It is my particular pleasure to announce that I have received the Uwe D. Neue Award in Separation Science at the 41st International Symposium on High Performance Liquid Phase Separations and Related Techniques (HPLC2014), May 11-15 in New Orleans, USA. For details about the symposium click here. This award honors a distinguished industrial scientist, preferably 15 or more years after receiving his or her doctoral degree, who has made a significant contribution to the field of separation science and continues to advance it. In addition, the awardee should be an industrial scientist, and one who was instrumental in the embodiment of technology in commercial products. The award was created in honour of the legacy of Dr. Uwe D. Neue, late scientist and Waters® Corporate Fellow and is sponsored by Waters Inc.
You will find the text of my acceptance speech below. A PDF-copy of my award presentation is available via the menu item "My orals" in the menu "Publications". Registered visitors can click here. In case you donot have an account please register via the "Login Form".
For sure it is a great honor to become recognized by one's peers through an award. But I feel deeply honored by this award since it is named after Dr. Uwe D. Neue, a contemporary peer with whom I shared a common career pathway in many aspects. Allow me a few minutes of my talk to explain you why this is so.
I have met Uwe the first time some 25 years ago during one of the HPLC symposium series and have met frequently since then. It has always been a pleasure to meet him especially since we had common roots in Germany which certainly facilitated our discussions. These were exciting since despite the fact that our mutual employers were fierce competitors, we discussed liquid phase separation science without much restraints. At the same time he managed to conserved the business interests of his employer. I have been very impressed with his ability to maintain his scientific integrity in a “for-profit-organization environment” where unlike in academia, many times the science has to compromise with engineering, marketing, finance, sales and manufacturing functions and putative customer requirements.
This attitude and his contributions to the HPLC field has earned him my respect and of his peers in the academic world. It allowed him to connect easily with thought leaders in the field of liquid phase separation science. Uwe's excellent connection with the academic field to my opinion has contributed in changing corporate views on the academic world in liquid phase separations science significantly.Nowadays, leading life science research groups who apply liquid phase separations in their work are now regarded as partners in helping to improve systems, who publish spectacular research results that provide name branding and are pools of new talent for their organizations.
In all these aspects our careers have paralleled very much and it is therefore that I receive this award with exceptional pleasure.
I want to thank the Permanent Scientific Committee of the HPLC symposium series for awarding me.
With very great appreciation I also want to thank the sponsor of the award, Waters Inc. and in particular Martin Gilar, for establishing the award and handling my travel.
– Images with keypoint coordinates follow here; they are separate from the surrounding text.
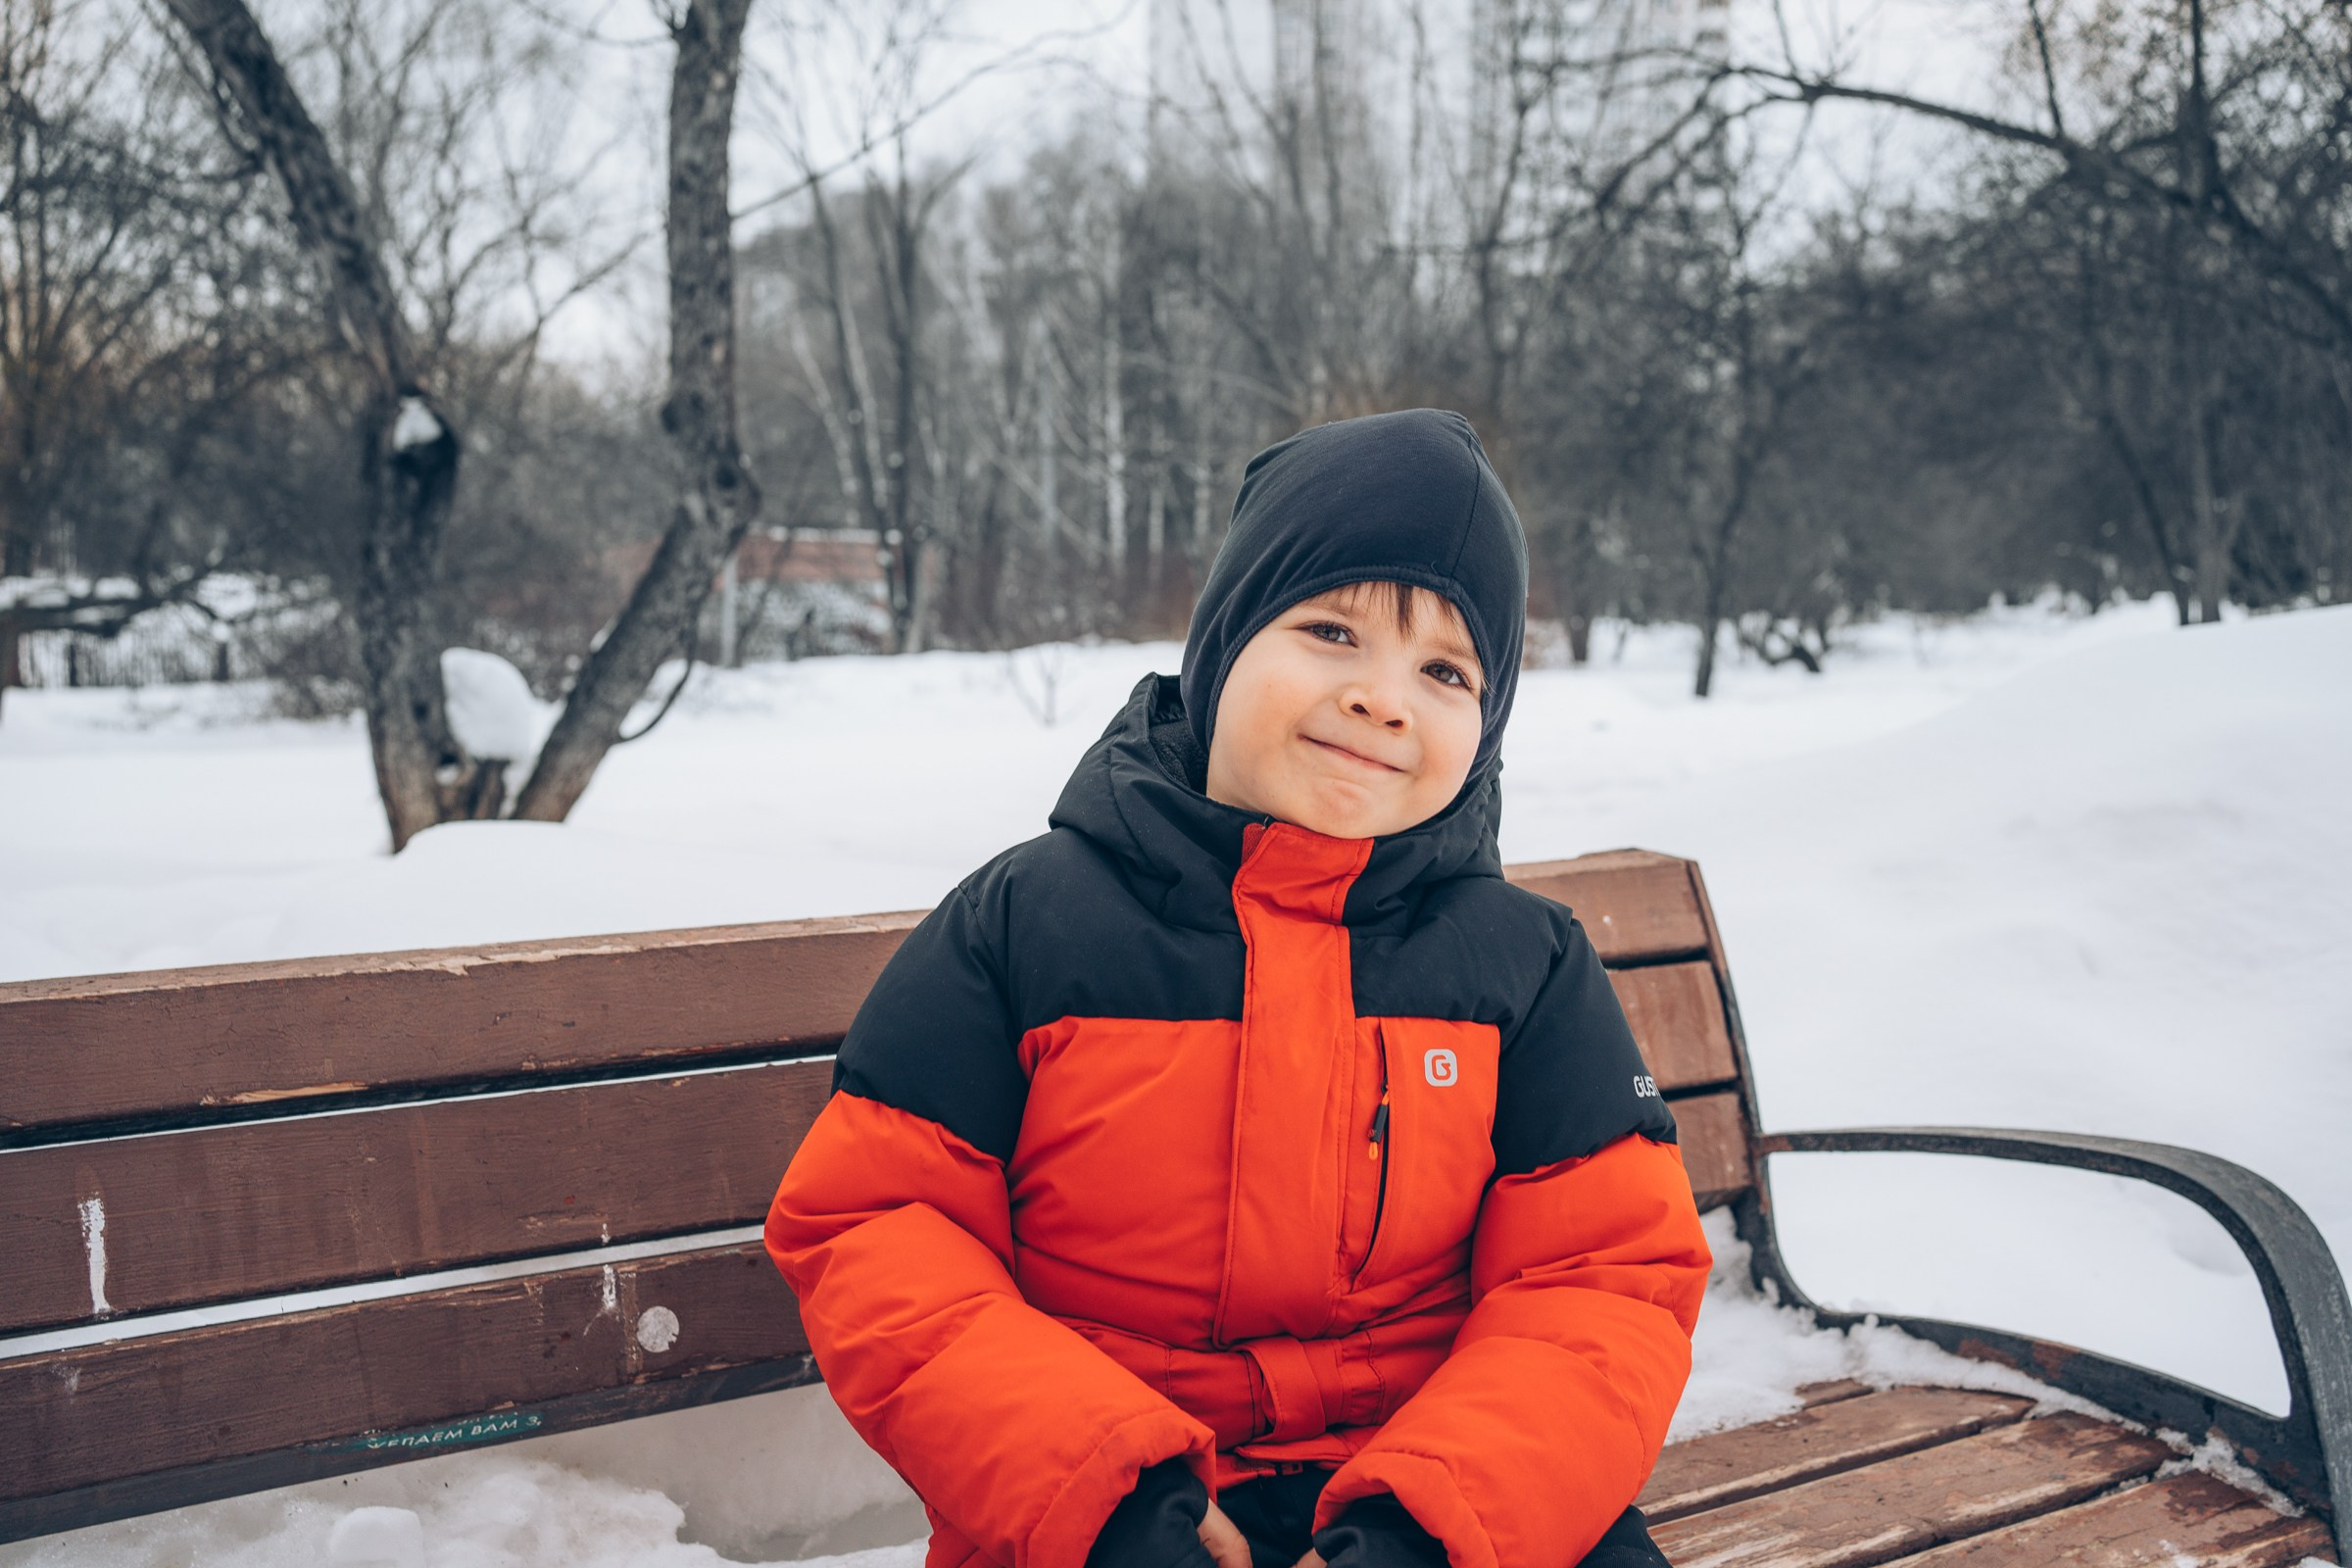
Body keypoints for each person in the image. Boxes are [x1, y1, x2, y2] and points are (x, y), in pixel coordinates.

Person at [764, 409, 1712, 1568]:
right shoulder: (1028, 923)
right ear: (1224, 645)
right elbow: (880, 1231)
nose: (1384, 696)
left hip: (1448, 1501)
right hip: (1101, 1507)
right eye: (1330, 630)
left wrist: (1433, 1522)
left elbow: (1602, 1283)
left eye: (1446, 668)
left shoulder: (1525, 966)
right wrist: (1102, 1494)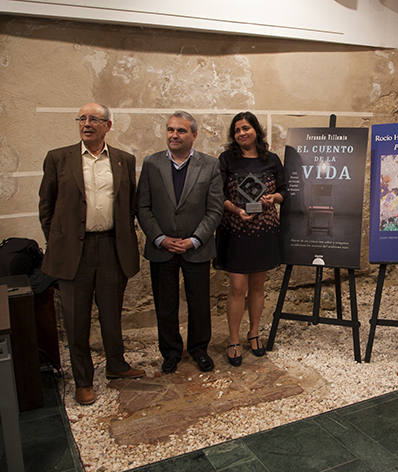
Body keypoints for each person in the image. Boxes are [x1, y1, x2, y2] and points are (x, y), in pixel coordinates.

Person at [39, 103, 144, 405]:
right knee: (77, 320)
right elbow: (46, 207)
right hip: (75, 252)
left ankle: (116, 364)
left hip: (111, 247)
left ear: (107, 126)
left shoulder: (124, 160)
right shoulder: (59, 158)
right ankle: (83, 380)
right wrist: (60, 241)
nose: (86, 123)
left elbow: (130, 204)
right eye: (82, 118)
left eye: (94, 119)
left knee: (112, 313)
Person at [137, 111, 224, 374]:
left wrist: (194, 240)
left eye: (181, 130)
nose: (174, 135)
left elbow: (215, 210)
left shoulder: (209, 165)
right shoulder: (151, 164)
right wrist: (161, 239)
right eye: (170, 130)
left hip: (196, 249)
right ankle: (171, 352)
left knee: (199, 303)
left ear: (194, 135)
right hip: (161, 248)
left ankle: (199, 349)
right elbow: (143, 207)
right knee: (165, 304)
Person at [216, 112, 286, 365]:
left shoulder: (272, 160)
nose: (242, 133)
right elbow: (216, 194)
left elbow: (284, 190)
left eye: (246, 128)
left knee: (258, 286)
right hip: (235, 230)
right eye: (237, 130)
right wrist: (235, 209)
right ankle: (233, 338)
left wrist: (272, 199)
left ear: (256, 130)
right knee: (237, 287)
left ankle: (254, 333)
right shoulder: (226, 160)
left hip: (264, 230)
But I would never have been able to become considered for this award without colleagues and management at Hewlett-Packard and Agilent Technologies, which I have been part of from 1979 till my retirement in September, 2012. There have been way too many people to be named here. There are two persons though who deserve my explicit gratitude; Prof. Peter Hupe and Fred Strohmeier.
Maybe not too many people will know that Peter Hupe is to be regarded as the grounding father of what now is Agilent Technologies Liquid Phase Separations business. Soon after his company was acquired in 1973 by Hewlett-Packard he became the external face of Hewlett-Packard in the HPLC world. In this role, he has been the one who connected HP with the academic field and who contributed to the field with own work in collaboration with scientists in HP and outside. During our joint time at Hewlett-Packard, Peter has stimulated me and our group to publish our results in peer reviewed journals and connected me to many leading academics scientist in the field. He has been my sponsor, stimulator and promotor and has paved the way for the role I could play since the mid-nineties Peter has been my personal example for this role.
Fred Strohmeier, who now is a senior vice-president of Agilent Technologies is the second person deserving my explicit thanks. Fred and I started at the same day at Hewlett-Packard in Waldbronn Germany in September 1979. He as a mechanical engineer and I as a R&D chemist. We have shared our careers through almost 35 years at HP and later Agilent Technologies during which we went through challenging times until he became my manager at the end of the nineties. I need to thank him especially for his reflection to allow me be a full time university relations and external collaboration manager which has been a decision that has been the final cornerstone for my successful career path in the last 15 years which has now led to this award.